### [EXERCISE DESCRIPTION]
Scan the records for the word "brake". Report each line where it occurs.

### [SUPPLIED ENTRIES]

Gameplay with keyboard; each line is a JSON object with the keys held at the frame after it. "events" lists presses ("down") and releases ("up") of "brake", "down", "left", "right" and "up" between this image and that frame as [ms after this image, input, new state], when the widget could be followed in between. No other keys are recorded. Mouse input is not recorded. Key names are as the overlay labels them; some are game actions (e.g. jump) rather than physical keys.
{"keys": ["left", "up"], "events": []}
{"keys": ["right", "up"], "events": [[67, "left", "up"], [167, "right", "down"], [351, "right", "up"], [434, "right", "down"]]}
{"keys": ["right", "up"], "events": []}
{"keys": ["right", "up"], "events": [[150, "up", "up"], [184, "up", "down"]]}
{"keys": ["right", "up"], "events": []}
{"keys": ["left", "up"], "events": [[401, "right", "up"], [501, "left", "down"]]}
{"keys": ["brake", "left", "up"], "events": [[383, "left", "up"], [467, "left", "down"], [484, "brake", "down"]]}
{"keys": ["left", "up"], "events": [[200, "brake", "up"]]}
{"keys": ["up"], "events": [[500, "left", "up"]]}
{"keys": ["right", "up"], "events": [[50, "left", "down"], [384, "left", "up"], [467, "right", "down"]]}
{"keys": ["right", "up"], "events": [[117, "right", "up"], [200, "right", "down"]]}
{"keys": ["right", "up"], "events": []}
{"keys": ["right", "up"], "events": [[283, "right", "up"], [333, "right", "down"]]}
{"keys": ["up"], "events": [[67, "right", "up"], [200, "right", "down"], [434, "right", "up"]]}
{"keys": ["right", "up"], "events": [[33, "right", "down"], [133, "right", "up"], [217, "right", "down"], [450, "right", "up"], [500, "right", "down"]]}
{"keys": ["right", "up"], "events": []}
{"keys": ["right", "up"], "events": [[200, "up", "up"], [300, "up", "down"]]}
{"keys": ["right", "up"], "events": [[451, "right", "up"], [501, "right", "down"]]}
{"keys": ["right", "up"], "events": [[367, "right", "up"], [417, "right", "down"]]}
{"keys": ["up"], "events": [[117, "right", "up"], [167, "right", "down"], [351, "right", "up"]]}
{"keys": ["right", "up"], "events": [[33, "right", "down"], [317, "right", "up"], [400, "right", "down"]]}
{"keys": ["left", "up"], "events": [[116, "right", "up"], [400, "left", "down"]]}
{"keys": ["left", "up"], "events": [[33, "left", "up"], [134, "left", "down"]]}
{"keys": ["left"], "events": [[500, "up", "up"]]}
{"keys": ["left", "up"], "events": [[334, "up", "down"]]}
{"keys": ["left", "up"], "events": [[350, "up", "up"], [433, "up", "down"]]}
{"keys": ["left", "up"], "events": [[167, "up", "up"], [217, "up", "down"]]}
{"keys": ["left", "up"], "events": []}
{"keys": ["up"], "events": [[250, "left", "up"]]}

### [RESPONSE]
Gameplay with keyboard; each line is a JSON object with the keys held at the frame after it. "events" lists presses ("down") and releases ("up") of "brake", "down", "left", "right" and "up" between this image and that frame as [ms after this image, input, new state], when the widget could be followed in between. No other keys are recorded. Mouse input is not recorded. Key names are as the overlay labels them; some are game actions (e.g. jump) rather than physical keys.
{"keys": ["brake", "left", "up"], "events": [[383, "left", "up"], [467, "left", "down"], [484, "brake", "down"]]}
{"keys": ["left", "up"], "events": [[200, "brake", "up"]]}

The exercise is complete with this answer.